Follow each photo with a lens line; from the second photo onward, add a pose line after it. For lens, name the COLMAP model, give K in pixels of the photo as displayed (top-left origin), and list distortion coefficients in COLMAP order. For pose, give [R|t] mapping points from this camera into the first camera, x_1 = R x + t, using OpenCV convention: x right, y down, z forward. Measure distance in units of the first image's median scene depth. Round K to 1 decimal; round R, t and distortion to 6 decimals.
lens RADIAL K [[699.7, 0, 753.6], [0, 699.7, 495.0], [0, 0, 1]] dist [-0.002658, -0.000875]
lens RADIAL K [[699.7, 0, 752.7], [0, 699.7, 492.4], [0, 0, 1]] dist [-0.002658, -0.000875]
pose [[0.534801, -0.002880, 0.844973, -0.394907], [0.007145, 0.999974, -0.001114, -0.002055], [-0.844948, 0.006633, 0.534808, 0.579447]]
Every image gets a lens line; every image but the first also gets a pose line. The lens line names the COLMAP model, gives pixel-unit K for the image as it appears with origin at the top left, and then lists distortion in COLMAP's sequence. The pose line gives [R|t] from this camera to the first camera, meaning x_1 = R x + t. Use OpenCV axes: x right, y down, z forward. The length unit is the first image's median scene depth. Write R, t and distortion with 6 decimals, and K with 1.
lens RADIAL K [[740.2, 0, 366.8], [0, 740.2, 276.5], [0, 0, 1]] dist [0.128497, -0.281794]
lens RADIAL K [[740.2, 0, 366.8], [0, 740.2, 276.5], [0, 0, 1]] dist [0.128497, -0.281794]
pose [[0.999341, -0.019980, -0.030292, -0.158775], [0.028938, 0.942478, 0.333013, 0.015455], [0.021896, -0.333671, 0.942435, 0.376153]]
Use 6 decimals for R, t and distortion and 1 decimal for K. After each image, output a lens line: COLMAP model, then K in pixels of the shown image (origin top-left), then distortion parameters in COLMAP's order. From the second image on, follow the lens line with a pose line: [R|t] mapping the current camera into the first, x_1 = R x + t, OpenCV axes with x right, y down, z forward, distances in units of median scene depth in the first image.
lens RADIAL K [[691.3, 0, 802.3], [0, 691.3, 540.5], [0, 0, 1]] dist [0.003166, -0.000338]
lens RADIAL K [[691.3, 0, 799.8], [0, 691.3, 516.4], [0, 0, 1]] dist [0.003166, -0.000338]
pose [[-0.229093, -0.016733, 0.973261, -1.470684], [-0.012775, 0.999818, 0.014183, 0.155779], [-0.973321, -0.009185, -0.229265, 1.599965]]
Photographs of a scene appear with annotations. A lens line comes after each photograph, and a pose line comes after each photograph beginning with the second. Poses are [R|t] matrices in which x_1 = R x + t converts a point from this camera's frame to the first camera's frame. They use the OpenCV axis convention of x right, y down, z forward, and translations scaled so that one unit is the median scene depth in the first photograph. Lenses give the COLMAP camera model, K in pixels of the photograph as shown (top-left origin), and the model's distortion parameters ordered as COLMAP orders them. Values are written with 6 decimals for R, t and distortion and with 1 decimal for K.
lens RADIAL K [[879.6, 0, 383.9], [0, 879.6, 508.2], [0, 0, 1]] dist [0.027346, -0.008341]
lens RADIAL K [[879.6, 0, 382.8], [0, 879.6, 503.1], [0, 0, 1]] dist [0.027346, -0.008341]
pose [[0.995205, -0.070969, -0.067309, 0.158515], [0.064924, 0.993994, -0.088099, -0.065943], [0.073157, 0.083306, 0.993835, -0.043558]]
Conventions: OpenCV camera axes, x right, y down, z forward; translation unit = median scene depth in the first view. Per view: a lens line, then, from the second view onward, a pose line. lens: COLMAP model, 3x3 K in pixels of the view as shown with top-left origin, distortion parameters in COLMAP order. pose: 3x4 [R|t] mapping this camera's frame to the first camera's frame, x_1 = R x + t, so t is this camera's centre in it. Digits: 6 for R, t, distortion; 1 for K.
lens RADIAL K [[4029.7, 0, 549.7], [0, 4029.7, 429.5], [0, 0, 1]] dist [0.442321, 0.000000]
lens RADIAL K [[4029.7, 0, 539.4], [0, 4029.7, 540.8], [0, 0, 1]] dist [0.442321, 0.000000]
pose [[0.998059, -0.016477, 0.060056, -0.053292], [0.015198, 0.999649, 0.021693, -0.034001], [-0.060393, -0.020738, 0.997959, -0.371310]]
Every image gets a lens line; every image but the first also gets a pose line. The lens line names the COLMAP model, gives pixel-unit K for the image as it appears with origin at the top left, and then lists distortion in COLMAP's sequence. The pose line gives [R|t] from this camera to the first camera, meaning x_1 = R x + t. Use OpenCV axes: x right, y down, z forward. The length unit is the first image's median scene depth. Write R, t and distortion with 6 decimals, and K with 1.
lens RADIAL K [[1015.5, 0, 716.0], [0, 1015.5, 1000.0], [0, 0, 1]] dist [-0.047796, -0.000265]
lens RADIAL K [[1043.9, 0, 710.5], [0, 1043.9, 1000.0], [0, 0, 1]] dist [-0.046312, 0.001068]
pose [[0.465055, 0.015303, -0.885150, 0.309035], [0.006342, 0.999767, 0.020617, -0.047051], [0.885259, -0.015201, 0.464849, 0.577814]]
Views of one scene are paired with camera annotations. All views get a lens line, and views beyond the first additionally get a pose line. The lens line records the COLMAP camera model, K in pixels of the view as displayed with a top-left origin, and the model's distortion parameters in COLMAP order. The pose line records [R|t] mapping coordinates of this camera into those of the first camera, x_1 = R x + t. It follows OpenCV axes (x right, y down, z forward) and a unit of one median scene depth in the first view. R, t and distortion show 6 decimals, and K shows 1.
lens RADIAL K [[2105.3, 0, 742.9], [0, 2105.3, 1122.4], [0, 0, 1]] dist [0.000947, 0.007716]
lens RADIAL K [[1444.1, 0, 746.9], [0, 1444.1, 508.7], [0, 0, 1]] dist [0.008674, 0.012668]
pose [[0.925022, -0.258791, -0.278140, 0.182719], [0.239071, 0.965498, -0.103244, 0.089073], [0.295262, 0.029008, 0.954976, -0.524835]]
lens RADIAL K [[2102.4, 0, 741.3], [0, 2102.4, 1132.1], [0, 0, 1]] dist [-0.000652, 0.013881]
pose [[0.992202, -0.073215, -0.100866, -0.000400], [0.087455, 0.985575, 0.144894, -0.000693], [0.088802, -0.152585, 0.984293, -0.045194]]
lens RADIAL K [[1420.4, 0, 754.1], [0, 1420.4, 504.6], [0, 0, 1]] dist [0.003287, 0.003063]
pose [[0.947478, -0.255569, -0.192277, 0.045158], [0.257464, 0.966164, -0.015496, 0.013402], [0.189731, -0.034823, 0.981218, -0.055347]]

=====

WORK TO BE COMPLETED: Exactly reproduce the material above.

EXPECTED ANSWER:
Follow each photo with a lens line; from the second photo onward, add a pose line after it. For lens, name the COLMAP model, give K in pixels of the photo as displayed (top-left origin), and list distortion coefficients in COLMAP order. For pose, give [R|t] mapping points from this camera into the first camera, x_1 = R x + t, using OpenCV convention: x right, y down, z forward. Measure distance in units of the first image's median scene depth. Round K to 1 decimal; round R, t and distortion to 6 decimals.
lens RADIAL K [[699.7, 0, 753.6], [0, 699.7, 495.0], [0, 0, 1]] dist [-0.002658, -0.000875]
lens RADIAL K [[699.7, 0, 752.7], [0, 699.7, 492.4], [0, 0, 1]] dist [-0.002658, -0.000875]
pose [[0.534801, -0.002880, 0.844973, -0.394907], [0.007145, 0.999974, -0.001114, -0.002055], [-0.844948, 0.006633, 0.534808, 0.579447]]
Every image gets a lens line; every image but the first also gets a pose line. The lens line names the COLMAP model, gives pixel-unit K for the image as it appears with origin at the top left, and then lists distortion in COLMAP's sequence. The pose line gives [R|t] from this camera to the first camera, meaning x_1 = R x + t. Use OpenCV axes: x right, y down, z forward. The length unit is the first image's median scene depth. Write R, t and distortion with 6 decimals, and K with 1.
lens RADIAL K [[740.2, 0, 366.8], [0, 740.2, 276.5], [0, 0, 1]] dist [0.128497, -0.281794]
lens RADIAL K [[740.2, 0, 366.8], [0, 740.2, 276.5], [0, 0, 1]] dist [0.128497, -0.281794]
pose [[0.999341, -0.019980, -0.030292, -0.158775], [0.028938, 0.942478, 0.333013, 0.015455], [0.021896, -0.333671, 0.942435, 0.376153]]
Use 6 decimals for R, t and distortion and 1 decimal for K. After each image, output a lens line: COLMAP model, then K in pixels of the shown image (origin top-left), then distortion parameters in COLMAP's order. From the second image on, follow the lens line with a pose line: [R|t] mapping the current camera into the first, x_1 = R x + t, OpenCV axes with x right, y down, z forward, distances in units of median scene depth in the first image.
lens RADIAL K [[691.3, 0, 802.3], [0, 691.3, 540.5], [0, 0, 1]] dist [0.003166, -0.000338]
lens RADIAL K [[691.3, 0, 799.8], [0, 691.3, 516.4], [0, 0, 1]] dist [0.003166, -0.000338]
pose [[-0.229093, -0.016733, 0.973261, -1.470684], [-0.012775, 0.999818, 0.014183, 0.155779], [-0.973321, -0.009185, -0.229265, 1.599965]]
Photographs of a scene appear with annotations. A lens line comes after each photograph, and a pose line comes after each photograph beginning with the second. Poses are [R|t] matrices in which x_1 = R x + t converts a point from this camera's frame to the first camera's frame. They use the OpenCV axis convention of x right, y down, z forward, and translations scaled so that one unit is the median scene depth in the first photograph. Lenses give the COLMAP camera model, K in pixels of the photograph as shown (top-left origin), and the model's distortion parameters ordered as COLMAP orders them. Values are written with 6 decimals for R, t and distortion and with 1 decimal for K.
lens RADIAL K [[879.6, 0, 383.9], [0, 879.6, 508.2], [0, 0, 1]] dist [0.027346, -0.008341]
lens RADIAL K [[879.6, 0, 382.8], [0, 879.6, 503.1], [0, 0, 1]] dist [0.027346, -0.008341]
pose [[0.995205, -0.070969, -0.067309, 0.158515], [0.064924, 0.993994, -0.088099, -0.065943], [0.073157, 0.083306, 0.993835, -0.043558]]
Conventions: OpenCV camera axes, x right, y down, z forward; translation unit = median scene depth in the first view. Per view: a lens line, then, from the second view onward, a pose line. lens: COLMAP model, 3x3 K in pixels of the view as shown with top-left origin, distortion parameters in COLMAP order. pose: 3x4 [R|t] mapping this camera's frame to the first camera's frame, x_1 = R x + t, so t is this camera's centre in it. Digits: 6 for R, t, distortion; 1 for K.
lens RADIAL K [[4029.7, 0, 549.7], [0, 4029.7, 429.5], [0, 0, 1]] dist [0.442321, 0.000000]
lens RADIAL K [[4029.7, 0, 539.4], [0, 4029.7, 540.8], [0, 0, 1]] dist [0.442321, 0.000000]
pose [[0.998059, -0.016477, 0.060056, -0.053292], [0.015198, 0.999649, 0.021693, -0.034001], [-0.060393, -0.020738, 0.997959, -0.371310]]
Every image gets a lens line; every image but the first also gets a pose line. The lens line names the COLMAP model, gives pixel-unit K for the image as it appears with origin at the top left, and then lists distortion in COLMAP's sequence. The pose line gives [R|t] from this camera to the first camera, meaning x_1 = R x + t. Use OpenCV axes: x right, y down, z forward. The length unit is the first image's median scene depth. Write R, t and distortion with 6 decimals, and K with 1.
lens RADIAL K [[1015.5, 0, 716.0], [0, 1015.5, 1000.0], [0, 0, 1]] dist [-0.047796, -0.000265]
lens RADIAL K [[1043.9, 0, 710.5], [0, 1043.9, 1000.0], [0, 0, 1]] dist [-0.046312, 0.001068]
pose [[0.465055, 0.015303, -0.885150, 0.309035], [0.006342, 0.999767, 0.020617, -0.047051], [0.885259, -0.015201, 0.464849, 0.577814]]
Views of one scene are paired with camera annotations. All views get a lens line, and views beyond the first additionally get a pose line. The lens line records the COLMAP camera model, K in pixels of the view as displayed with a top-left origin, and the model's distortion parameters in COLMAP order. The pose line records [R|t] mapping coordinates of this camera into those of the first camera, x_1 = R x + t. It follows OpenCV axes (x right, y down, z forward) and a unit of one median scene depth in the first view. R, t and distortion show 6 decimals, and K shows 1.
lens RADIAL K [[2105.3, 0, 742.9], [0, 2105.3, 1122.4], [0, 0, 1]] dist [0.000947, 0.007716]
lens RADIAL K [[1444.1, 0, 746.9], [0, 1444.1, 508.7], [0, 0, 1]] dist [0.008674, 0.012668]
pose [[0.925022, -0.258791, -0.278140, 0.182719], [0.239071, 0.965498, -0.103244, 0.089073], [0.295262, 0.029008, 0.954976, -0.524835]]
lens RADIAL K [[2102.4, 0, 741.3], [0, 2102.4, 1132.1], [0, 0, 1]] dist [-0.000652, 0.013881]
pose [[0.992202, -0.073215, -0.100866, -0.000400], [0.087455, 0.985575, 0.144894, -0.000693], [0.088802, -0.152585, 0.984293, -0.045194]]
lens RADIAL K [[1420.4, 0, 754.1], [0, 1420.4, 504.6], [0, 0, 1]] dist [0.003287, 0.003063]
pose [[0.947478, -0.255569, -0.192277, 0.045158], [0.257464, 0.966164, -0.015496, 0.013402], [0.189731, -0.034823, 0.981218, -0.055347]]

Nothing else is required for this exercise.